I have a son now.
That’s a strange thing to write, even though it was always the logical conclusion of all this. Maybe the dissonance is because what I really have is a baby, who happens to be male. I feel like the son part comes later, when he becomes more of a distinct person, rather than this functioning, information-absorbing blank being in miniature.
In any case, he’s perched on my chest as I write this, wrapped in a sling. My iPad is on my lap, and my wife is upstairs with the dog, having a much-needed nap. I’m taking this opportunity to write to you while I wait for the tumble dryer to finish what has become it’s once– or twice–daily cycle. Our lives have become smaller, and both regimented in content but also enormously variable in schedule.

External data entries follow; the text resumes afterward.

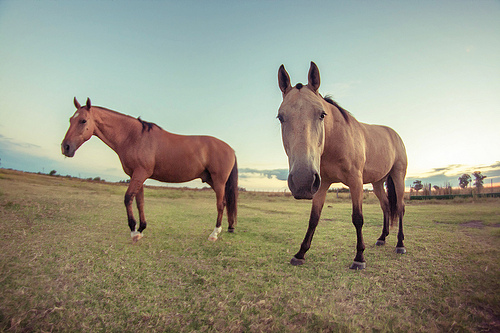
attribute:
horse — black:
[252, 52, 439, 276]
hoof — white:
[207, 234, 219, 241]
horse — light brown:
[279, 70, 480, 255]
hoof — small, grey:
[338, 247, 388, 279]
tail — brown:
[224, 155, 237, 227]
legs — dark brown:
[278, 181, 435, 280]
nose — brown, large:
[286, 169, 323, 199]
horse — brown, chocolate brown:
[60, 95, 240, 242]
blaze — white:
[68, 100, 85, 123]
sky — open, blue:
[93, 15, 262, 93]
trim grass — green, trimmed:
[4, 169, 497, 331]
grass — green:
[1, 167, 499, 332]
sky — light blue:
[2, 1, 499, 192]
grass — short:
[145, 240, 287, 285]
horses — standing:
[276, 60, 406, 268]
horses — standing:
[61, 96, 239, 248]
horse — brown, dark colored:
[61, 100, 252, 233]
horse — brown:
[50, 87, 265, 263]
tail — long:
[228, 145, 255, 229]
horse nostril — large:
[312, 171, 324, 192]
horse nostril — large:
[277, 173, 293, 193]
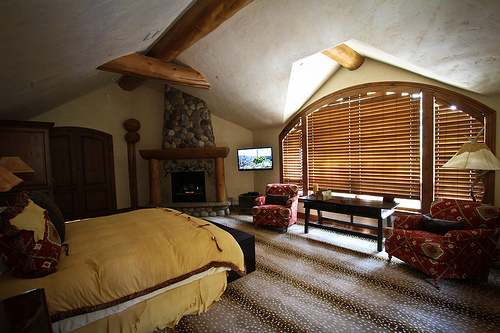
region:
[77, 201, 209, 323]
this is the bed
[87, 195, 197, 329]
the bed is well spread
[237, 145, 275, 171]
this is the screen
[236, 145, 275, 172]
the screen is on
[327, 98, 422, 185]
this is the window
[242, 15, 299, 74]
this is the ceiling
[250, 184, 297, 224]
this is the sofa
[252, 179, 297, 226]
the sofa is empty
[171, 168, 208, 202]
this is the fire place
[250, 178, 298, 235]
Red cushioned chair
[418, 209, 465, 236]
Rectangular brown leather pillow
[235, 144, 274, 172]
Flat wall mounted television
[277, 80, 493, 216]
Large bedroom window with wood blinds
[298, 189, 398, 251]
Dark brown wood coffee table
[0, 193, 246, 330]
Queen size bed with yellowish sheets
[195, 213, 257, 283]
Black rectangular chest at the end of the bed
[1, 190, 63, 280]
Decorative pattern red bed pillow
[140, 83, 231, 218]
Stone and wood fireplace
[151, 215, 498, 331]
Spotted area rug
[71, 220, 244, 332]
large tan bed cover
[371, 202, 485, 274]
red printed chair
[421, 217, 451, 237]
black pillow on the chair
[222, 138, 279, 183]
tv on the wall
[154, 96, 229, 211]
fireplace in the corner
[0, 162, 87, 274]
two pillows on the bed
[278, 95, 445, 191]
wooden blinds on the window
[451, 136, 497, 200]
white lamp behind chair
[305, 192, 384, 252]
dark coffee table between chair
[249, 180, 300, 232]
A red easy chair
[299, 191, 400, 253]
A dark wood coffee table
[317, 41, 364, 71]
A wood support beam in the ceiling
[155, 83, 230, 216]
A large stone fire place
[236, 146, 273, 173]
A TV mounted on the wall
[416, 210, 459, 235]
A dark pillow on the chair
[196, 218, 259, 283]
A black storage container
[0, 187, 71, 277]
Large pillows on the bed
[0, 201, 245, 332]
A very large bed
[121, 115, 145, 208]
A wood pole in the corner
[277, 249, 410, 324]
the floor is carpeted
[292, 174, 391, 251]
the table is wooden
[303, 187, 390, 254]
the table is black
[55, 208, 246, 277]
teh comforter is yellow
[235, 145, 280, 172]
the tv is on the wall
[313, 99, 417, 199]
the binds are wooden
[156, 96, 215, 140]
the chimney is made of rocks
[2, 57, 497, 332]
the scene is indoors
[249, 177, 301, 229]
the sofa is red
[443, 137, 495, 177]
the lampshade is brown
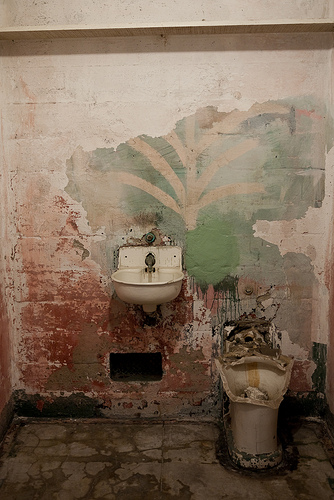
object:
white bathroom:
[0, 35, 334, 345]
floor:
[0, 412, 333, 499]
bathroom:
[0, 35, 332, 500]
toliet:
[214, 315, 295, 471]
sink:
[110, 245, 183, 313]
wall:
[0, 0, 334, 500]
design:
[64, 93, 333, 323]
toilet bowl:
[214, 348, 295, 470]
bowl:
[111, 269, 184, 306]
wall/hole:
[3, 32, 317, 417]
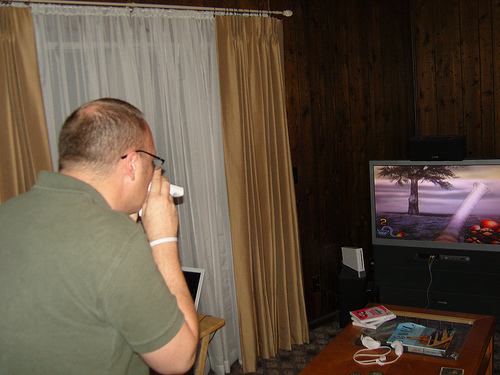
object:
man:
[2, 98, 201, 375]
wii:
[343, 247, 365, 277]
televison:
[369, 160, 497, 253]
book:
[350, 303, 397, 322]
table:
[299, 304, 496, 375]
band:
[146, 237, 183, 248]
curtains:
[214, 16, 310, 373]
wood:
[286, 6, 498, 132]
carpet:
[264, 320, 353, 375]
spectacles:
[153, 158, 165, 170]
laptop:
[181, 266, 207, 315]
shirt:
[0, 172, 187, 375]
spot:
[81, 104, 101, 119]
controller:
[353, 335, 406, 368]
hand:
[140, 168, 180, 238]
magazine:
[388, 321, 459, 357]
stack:
[350, 303, 396, 332]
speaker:
[406, 136, 468, 160]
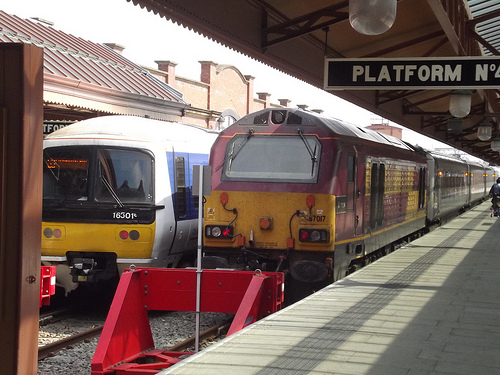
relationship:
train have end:
[199, 107, 500, 278] [200, 107, 337, 250]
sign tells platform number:
[324, 56, 500, 90] [351, 64, 500, 82]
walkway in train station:
[155, 196, 499, 374] [4, 2, 499, 374]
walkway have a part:
[155, 196, 499, 374] [394, 256, 433, 316]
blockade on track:
[91, 269, 286, 374] [37, 299, 250, 374]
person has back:
[488, 175, 499, 219] [492, 183, 500, 200]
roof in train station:
[128, 4, 494, 163] [4, 2, 499, 374]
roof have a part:
[128, 4, 494, 163] [233, 4, 318, 38]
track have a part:
[37, 299, 250, 374] [58, 318, 97, 356]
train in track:
[199, 107, 500, 278] [37, 299, 250, 374]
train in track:
[42, 116, 220, 270] [37, 299, 250, 374]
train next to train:
[199, 107, 500, 278] [42, 116, 220, 270]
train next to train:
[42, 116, 220, 270] [199, 107, 500, 278]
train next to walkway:
[199, 107, 500, 278] [155, 196, 499, 374]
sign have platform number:
[324, 56, 500, 90] [351, 64, 500, 82]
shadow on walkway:
[259, 206, 499, 374] [155, 196, 499, 374]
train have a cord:
[199, 107, 500, 278] [289, 209, 301, 239]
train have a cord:
[199, 107, 500, 278] [221, 204, 240, 227]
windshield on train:
[40, 148, 155, 214] [42, 116, 220, 270]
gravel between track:
[41, 307, 225, 368] [37, 299, 250, 374]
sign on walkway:
[324, 56, 500, 90] [155, 196, 499, 374]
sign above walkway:
[324, 56, 500, 90] [155, 196, 499, 374]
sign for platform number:
[324, 56, 500, 90] [351, 64, 500, 82]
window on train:
[225, 135, 322, 186] [199, 107, 500, 278]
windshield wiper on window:
[211, 131, 254, 175] [225, 135, 322, 186]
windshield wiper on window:
[276, 124, 318, 161] [225, 135, 322, 186]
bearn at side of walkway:
[0, 41, 44, 374] [155, 196, 499, 374]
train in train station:
[199, 107, 500, 278] [4, 2, 499, 374]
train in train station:
[42, 116, 220, 270] [4, 2, 499, 374]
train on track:
[199, 107, 500, 278] [37, 299, 250, 374]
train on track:
[42, 116, 220, 270] [37, 299, 250, 374]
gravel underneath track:
[41, 307, 225, 368] [37, 299, 250, 374]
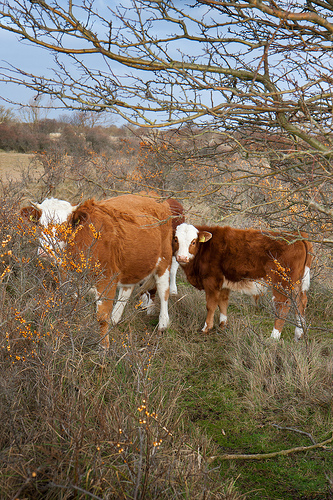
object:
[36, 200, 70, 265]
face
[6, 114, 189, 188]
bush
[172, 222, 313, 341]
calf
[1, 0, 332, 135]
sky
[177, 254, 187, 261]
nose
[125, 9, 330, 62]
branches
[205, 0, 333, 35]
branches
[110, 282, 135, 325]
leg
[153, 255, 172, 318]
leg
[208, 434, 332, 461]
branches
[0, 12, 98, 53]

She was in labour for thirty-six hours. We went to the hospital twice; the first time for pain relief and the second time for the main event, about twelve hours apart. After admission, it was still more than fourteen hours until the baby arrived. Throughout, we were treated wonderfully by the staff, with our own delivery room and dedicated midwives who were with us — and only us — the whole time. I think we were alone for perhaps five minutes during our entire stay in the labour ward.
They made it clear that everything was our own choice, and that there were always options. They followed our birth plan whenever practical, and they kept us informed as things moved forward.
Even so, we ran into some difficulties.